The solution, he writes, is to rethink the approach, with a shift in resources and emphasis on public health rather than medical treatment.
“Doctors, public health workers, and community leaders really need to form an alliance. The path of least resistance of prescribing a drug feels good, but we have no idea if this really makes a difference,” Dr. Saini emphasized. “Thirty billion dollars is a lot of expense for something that makes no difference. Thirty billion dollars would go a long way if it was organized in a collaborative effort across society to make lifestyle changes easier for all of us.”
Some Clinicians Remain Skeptical
It may still take some convincing, however, before practicing clinicians come on board with these recommendations.
“The main challenge to implementing these changes is the dynamic nature of blood pressure and the likely reluctance of patients and doctors to risk taking patients off medicines that are not causing perceptible side effects,” Neda Laiteerapong, MD, assistant professor of medicine at the University of Chicago, Illinois, told Medscape Medical News. “These medications likely provide some security for the patients and doctors that the blood pressure is well-controlled.”
Emphasizing lifestyle change is in line with providing cost-effective, patient-centered care, Dr. Laiteerapong agreed, and could work for “some people,” such as those in their 40s and 50s who are healthier and do not have other chronic illnesses that interfere with exercise or self-care.
“However, many patients with hypertension are over 65, and many have chronic diseases which impede their ability to successfully implement lifestyle change,” Dr. Laiteerapong added, “While the article mentions that lifestyle change works, it’s truly very difficult for many people to implement the level of change necessary to make significant changes in blood pressure.”
Gerry Gajadharsingh writes:
Hypertension (high blood pressure) is something that many people worry about, sometimes with good cause. When I was a student the threshold for diagnosing hypertension was a diastolic of >100mmHg (the lower BP reading). Over the years the threshold has come down, for patients > 50, they are now considered hypertensive if the systolic (upper BP reading) is > 140mmHg and Diastolic > 90mg. This has pushed a lot more patients into the hypertensive category. The majority of those patients (>80%) are classified as having “essential” hypertension, a bizarre choice of word as we do not need to have high blood pressure and we certainly don’t want it! What it means is that there is often no “discernable cause”.
The authors above are rightly highlighting, backed by research, that perhaps we shouldn’t medicalise so many patients but first attempt to help patients understand how their lifestyle choices may well be causing their hypertension.

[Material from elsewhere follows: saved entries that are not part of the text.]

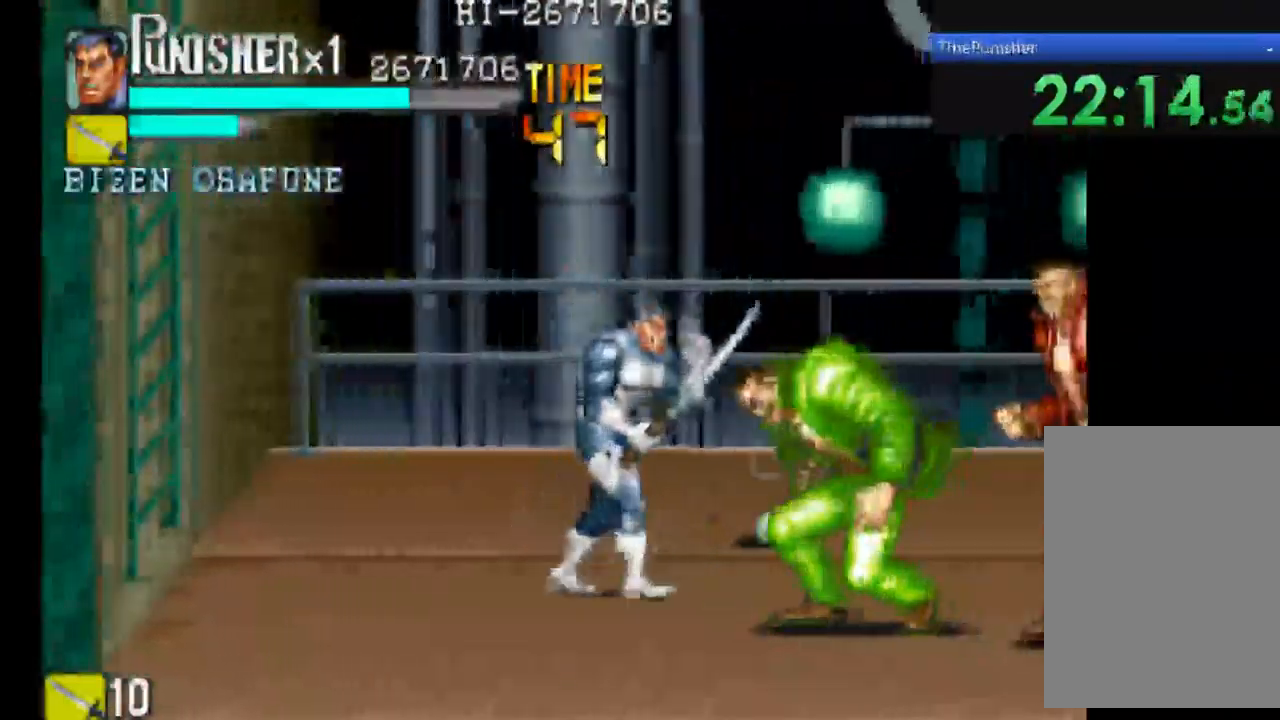
{"buttons": ["X"], "left_stick": "center", "right_stick": "center", "events": [[267, "X", "down"]]}
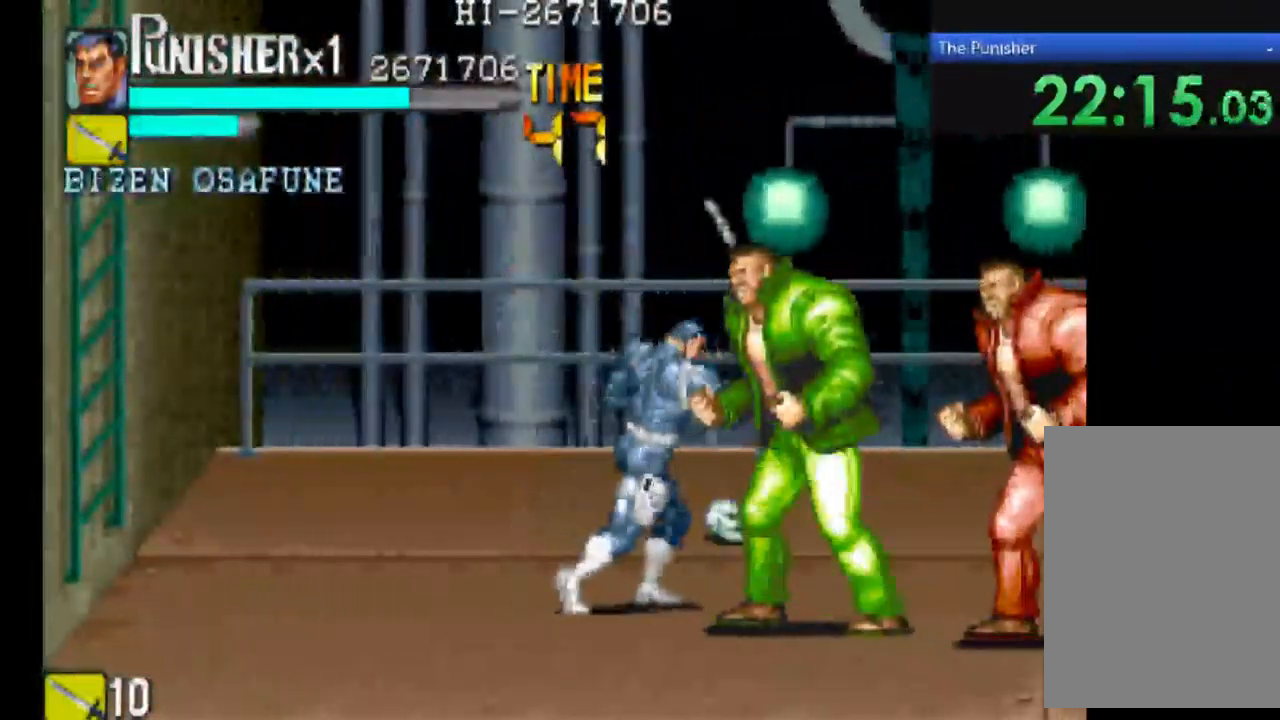
{"buttons": ["X"], "left_stick": "center", "right_stick": "center", "events": [[133, "X", "up"], [200, "X", "down"], [333, "X", "up"], [467, "X", "down"]]}
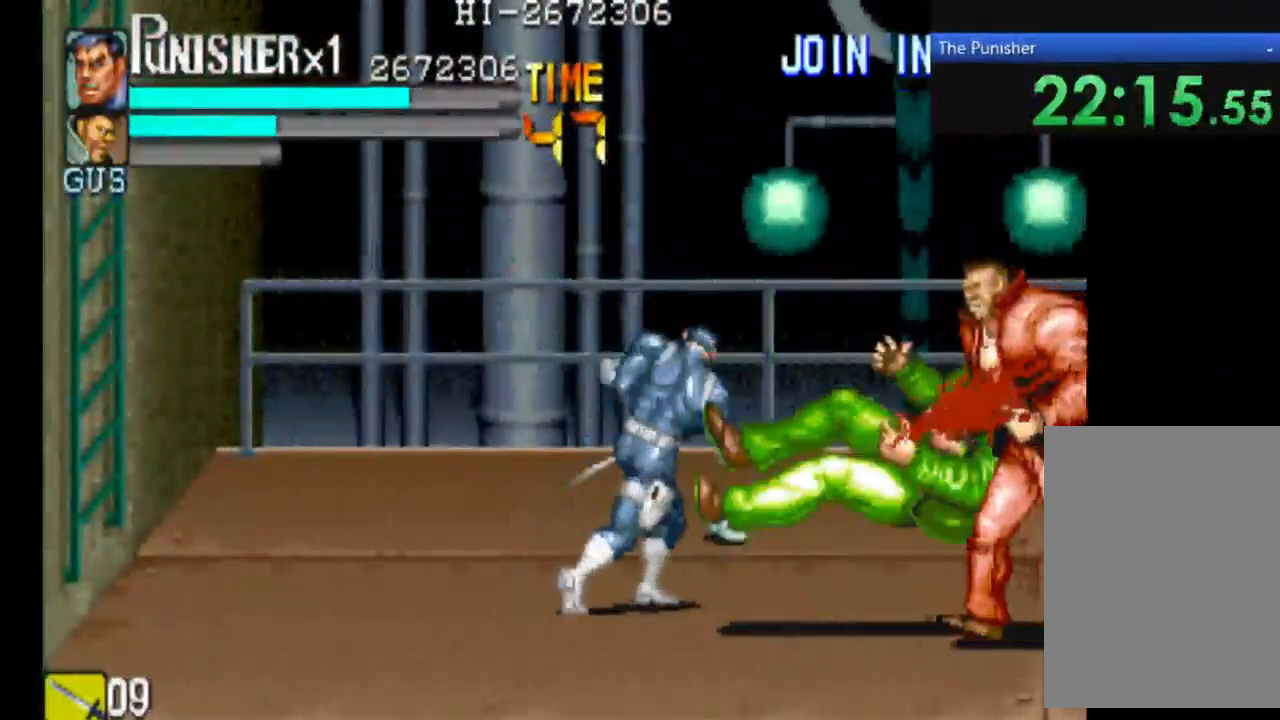
{"buttons": ["X"], "left_stick": "center", "right_stick": "center", "events": []}
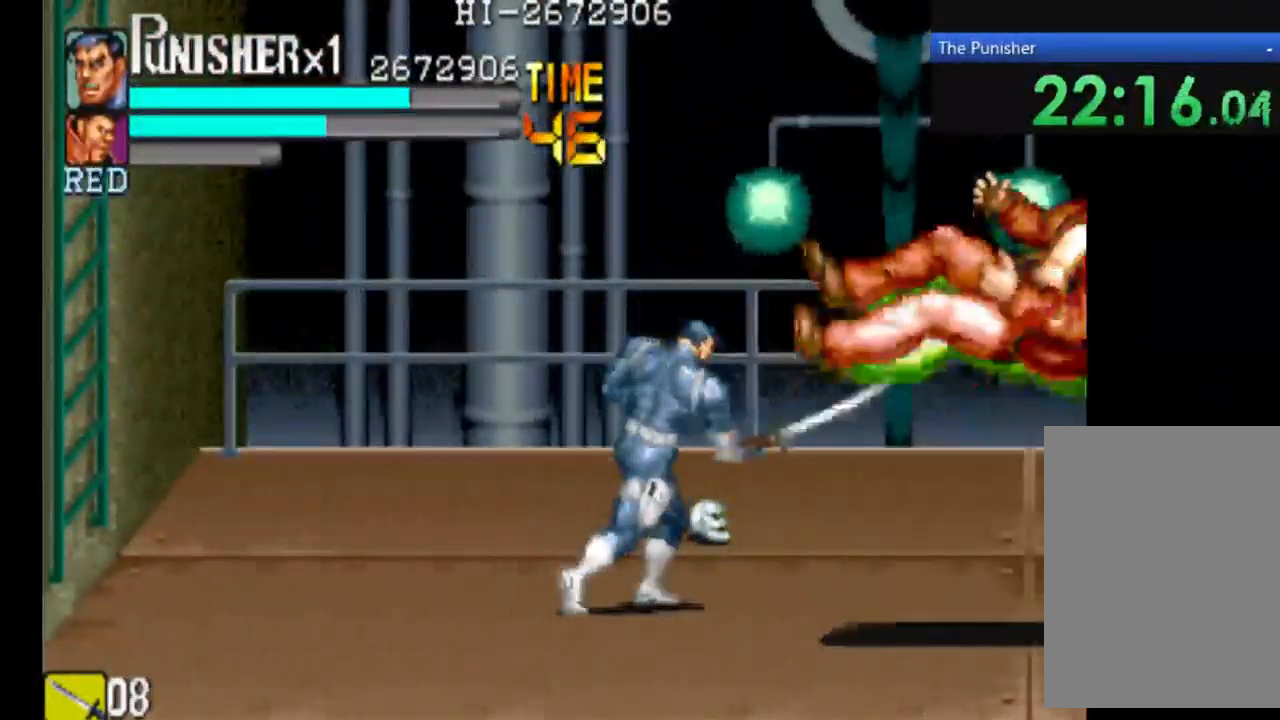
{"buttons": [], "left_stick": "center", "right_stick": "center", "events": [[300, "X", "up"]]}
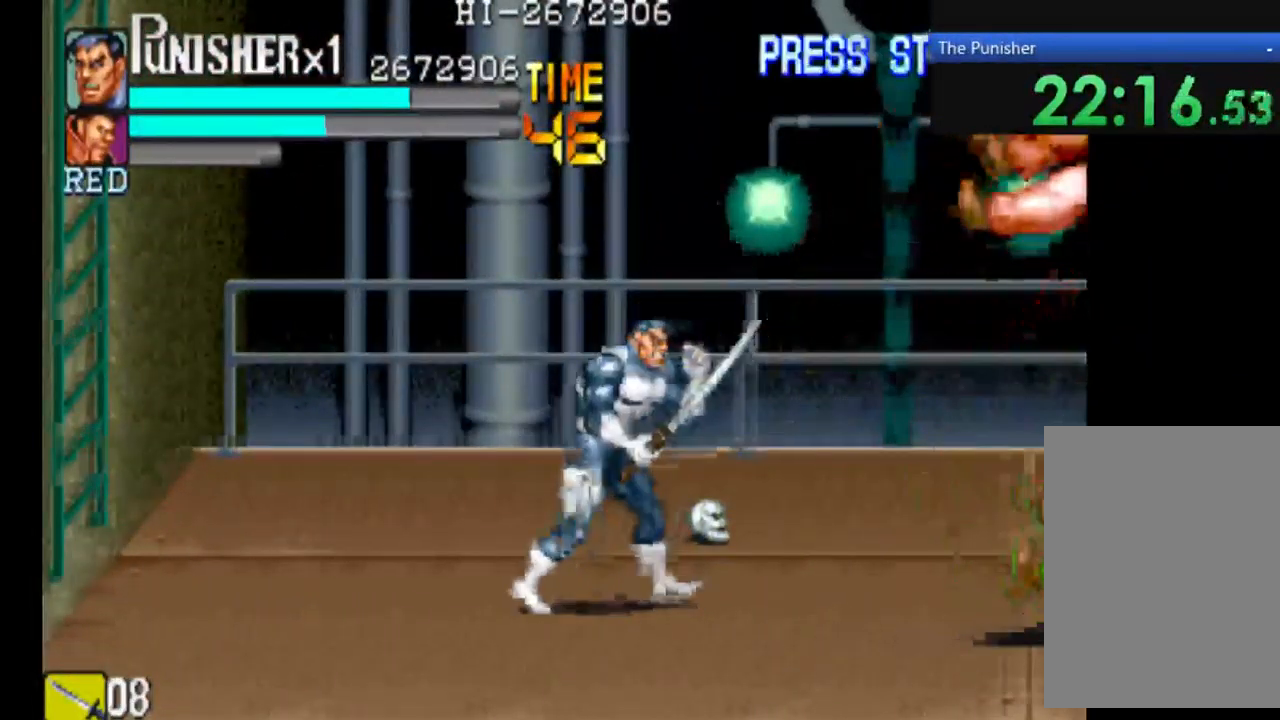
{"buttons": [], "left_stick": "center", "right_stick": "center", "events": []}
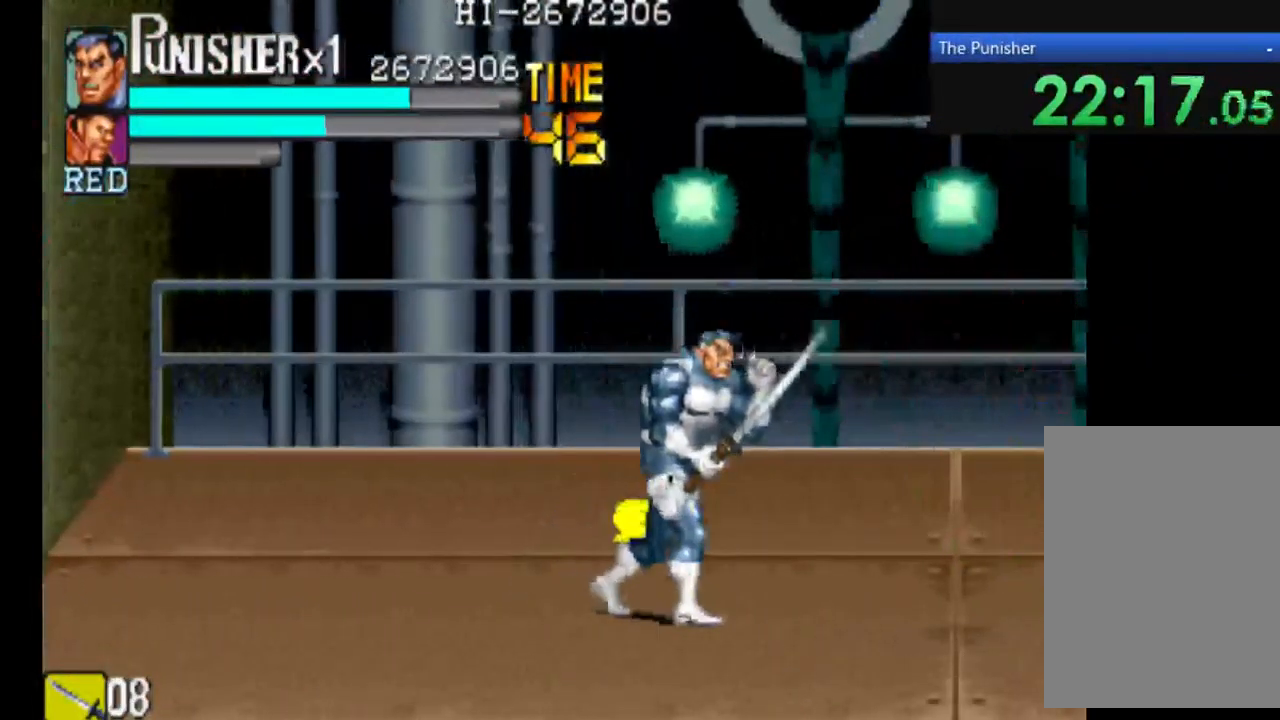
{"buttons": [], "left_stick": "center", "right_stick": "center", "events": []}
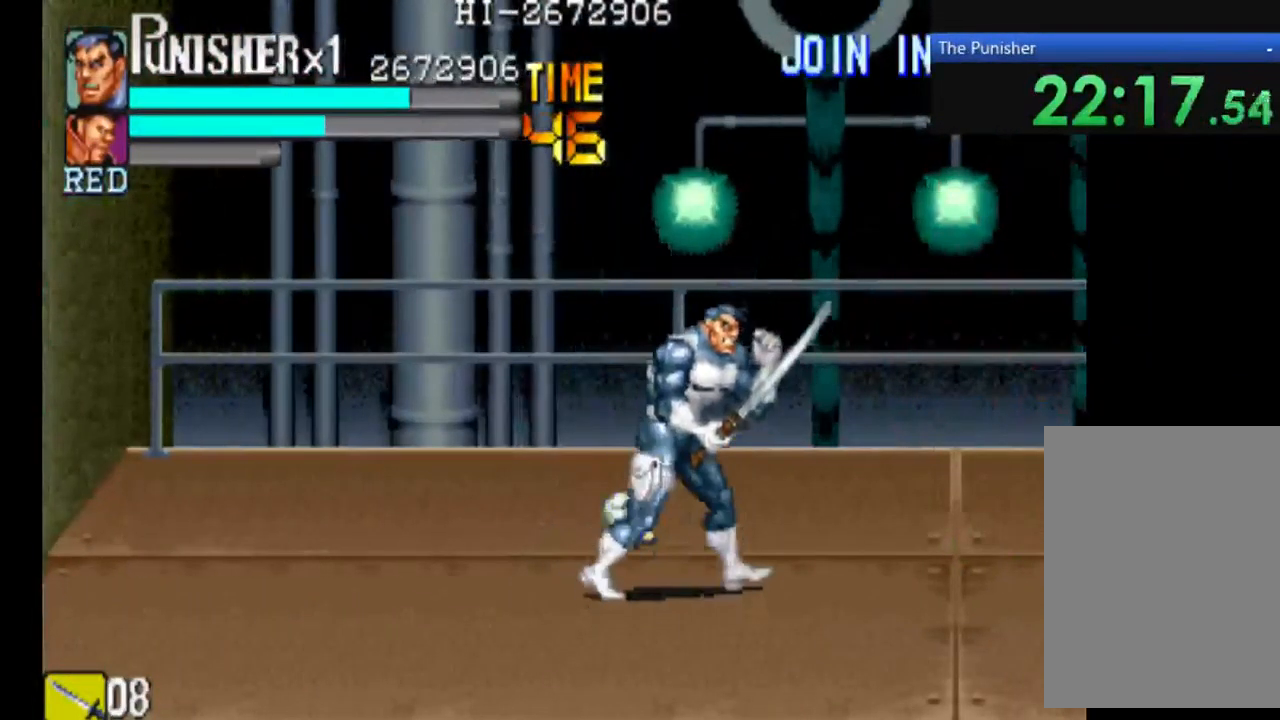
{"buttons": [], "left_stick": "center", "right_stick": "center", "events": []}
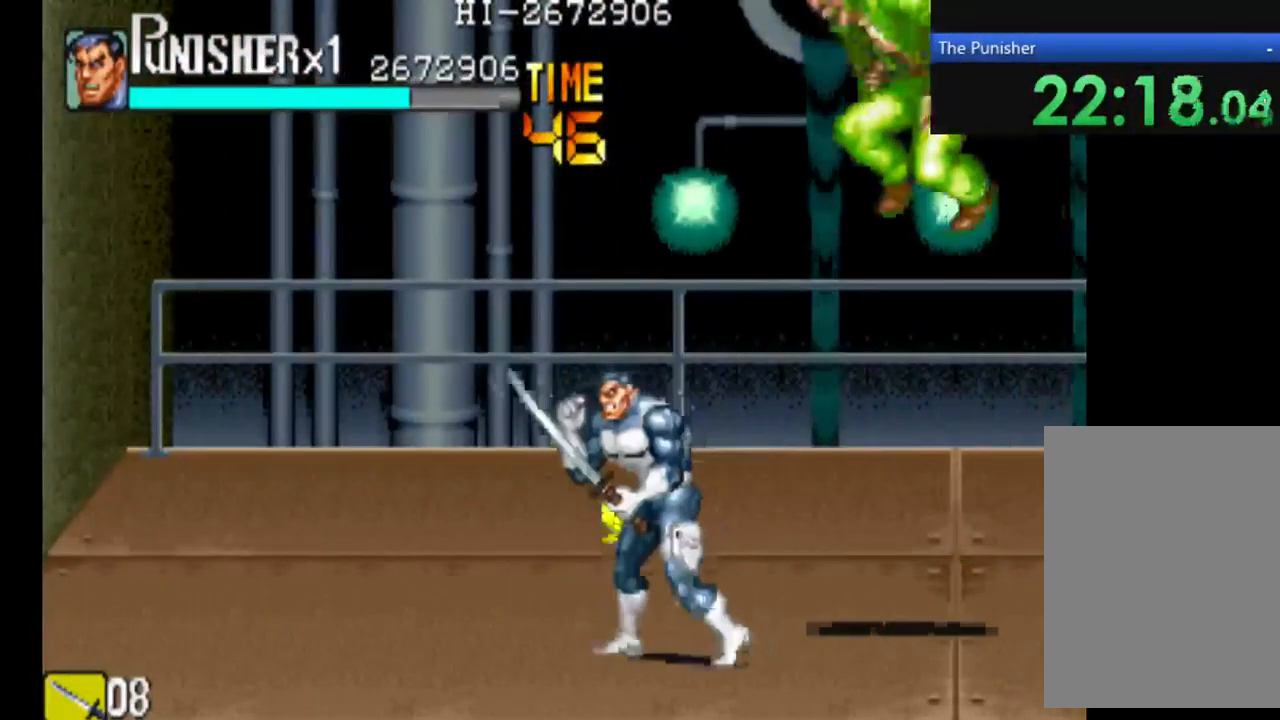
{"buttons": [], "left_stick": "center", "right_stick": "center", "events": []}
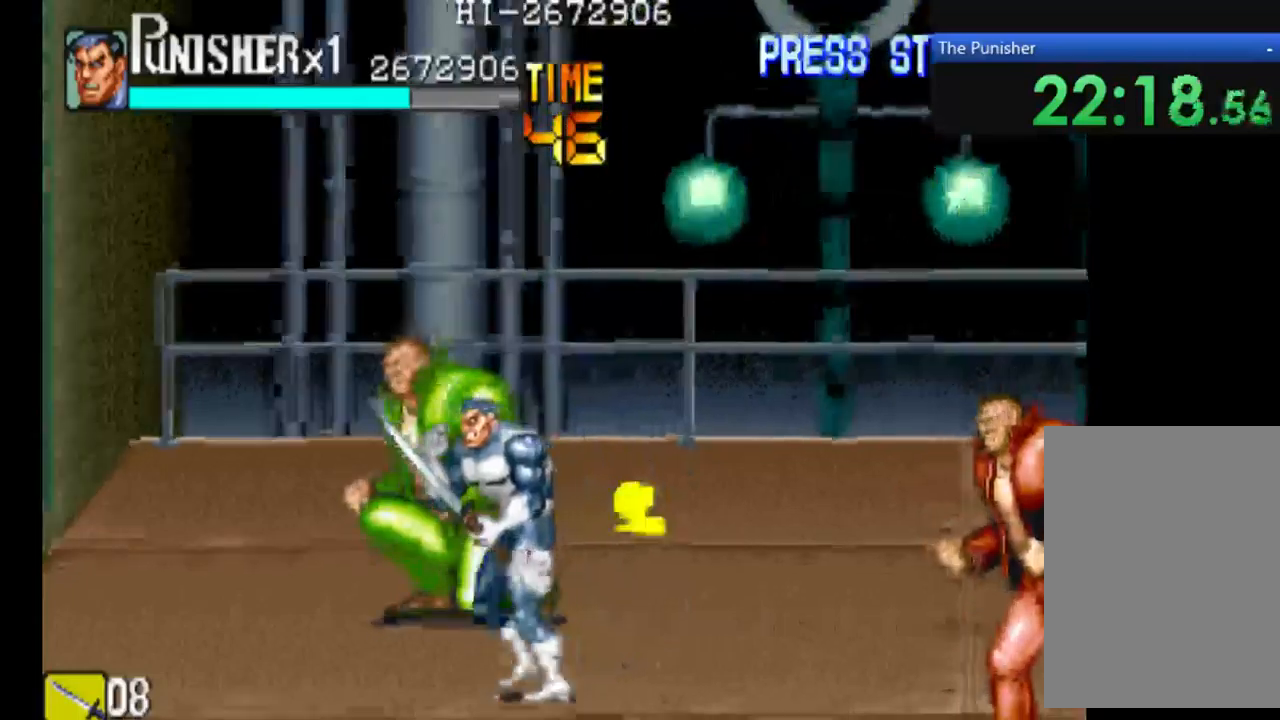
{"buttons": [], "left_stick": "center", "right_stick": "center", "events": [[167, "X", "down"], [367, "X", "up"]]}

As more than 50% of people with mild hypertension receive medication, that’s a lot of medication, potential side effects, potential drug interactions and a lot of money!!
It is possible to help patients manage their blood pressure with both life style modification and with targeted non-invasive intervention, such as changing their breathing pattern and mindfulness techniques. Vascular tone is influenced by the autonomic (subconscious) nervous system, helping peoples to change their breathing behaviour, increasing their Heart rate variability by decreasing sympathetic over activity, in conjunction with weight management dietary change or other lifestyle interventions can prove wonders. It is unrealistic to expect GP’s to burden this responsibility, even if they had the time and skills to do it. So the onus needs to be on patients and other clinicians, who have the time and necessary skills to parent GP’s in helping patients make these changes, assuming patients want to change in the first place!